Despite the fact that it received a wide release in over 3,000 theaters opening weekend, Hardcore Henry is very much a niche movie. The film's frantic, first-person camerawork, absurdly over-the-top tone and non-stop graphic violence that pushes the limits of the R rating will alienate an overwhelming majority of audiences. However, if you're a fan of unapologetically insane, self-aware B-action movies like Crank or Shoot Em' Up, odds are that Hardcore Henry will put a big, shit-eating grin on your face. Over the film's 90-minute runtime, writer/director Illya Naishuller manages to redefine the terms "relentless" and "non-stop action". If you exclude the first 10 minutes where the opening credits roll and the premise is being to set into motion, there's hardly a minute of the film where the titular character is not engaging in some sort of combat. Despite the film essentially just being a series of action scenes connected by a very loose plot, Hardcore Henry remarkably never becomes dull. I fully expected the first-person style to grow stale after 20-30 minutes, but the film's wide variety of action scenes and constantly-changing settings kept things exciting throughout.
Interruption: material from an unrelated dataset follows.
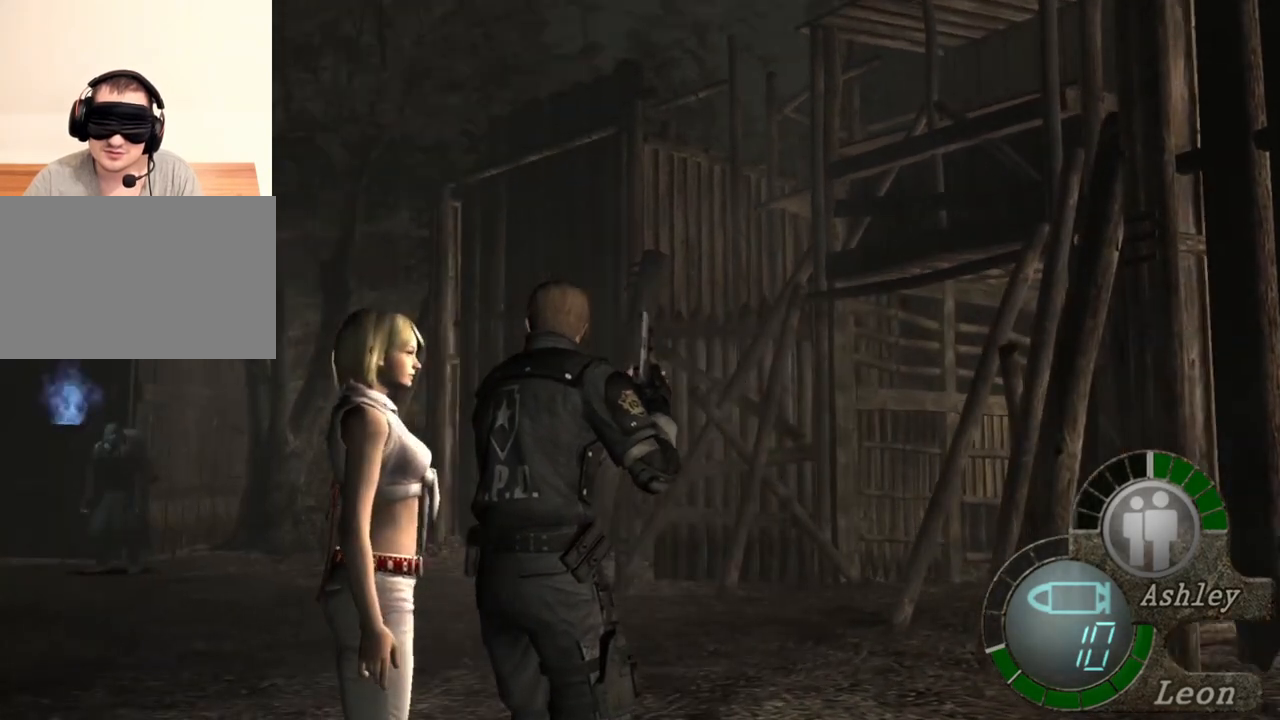
{"keys": ["shift", "w"], "mouse": [], "events": [[17, "a", "up"], [50, "a", "down"], [150, "a", "up"], [183, "w", "down"], [283, "shift", "down"]]}
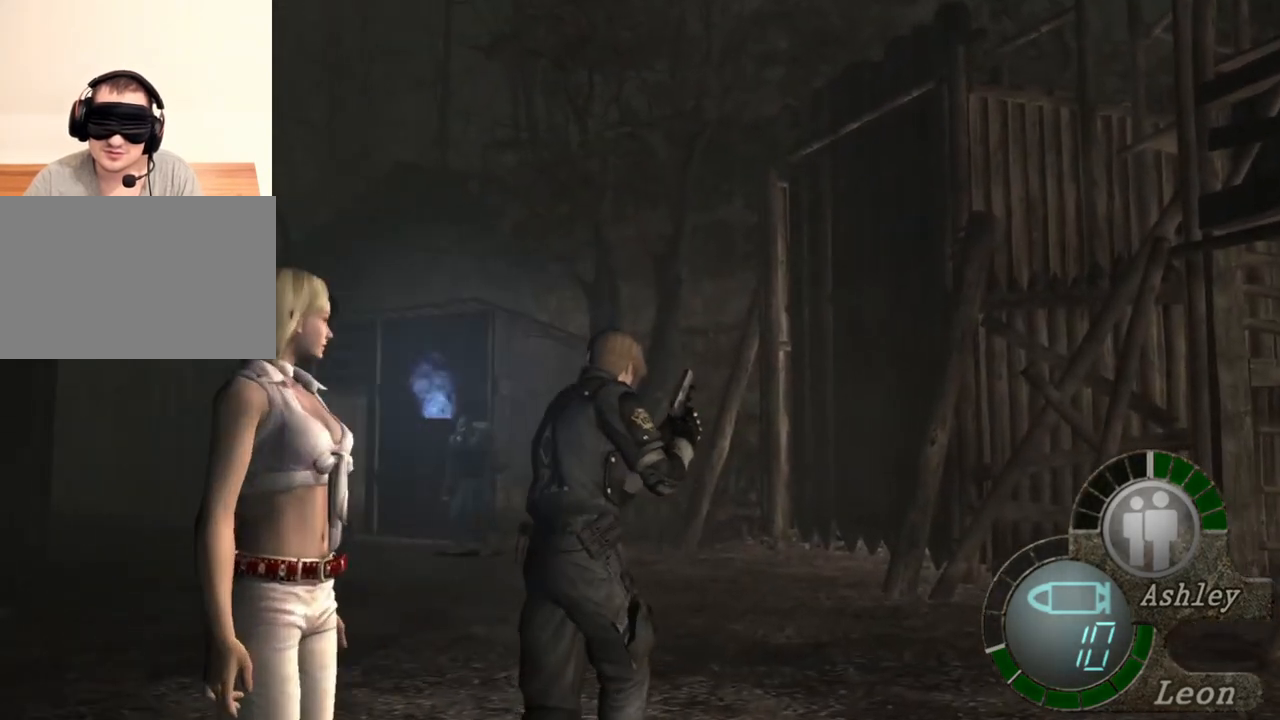
{"keys": ["shift", "w"], "mouse": [], "events": []}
The film's chaotic nature and innovative approach to shooting and choreographing action scenes may serve as the film's backbone, but Sharlto Copley (District 9, Chappie) is the film's heart and soul. Copley plays a constantly-respawning avatar with multiple personalities that has to guide the mute Henry in his mission to rescue his kidnapped wife (Hayley Bennett) from the clutches of a telekinetic mercenary(Danila Kozlovsky, who looks like a young, blonde-haired Tommy Wiseau). I won't spoil what these various personas are, but I will say that Copley gets ample time to showcase his knack for unhinged, tongue-in-cheek comedy that he hasn't gotten a chance to display since 2010's The A-Team. Hardcore Henry is an ultraviolent, gleefully deranged gift from the B-action movie gods and I can say with absolute certainty that it will become an instant genre classic.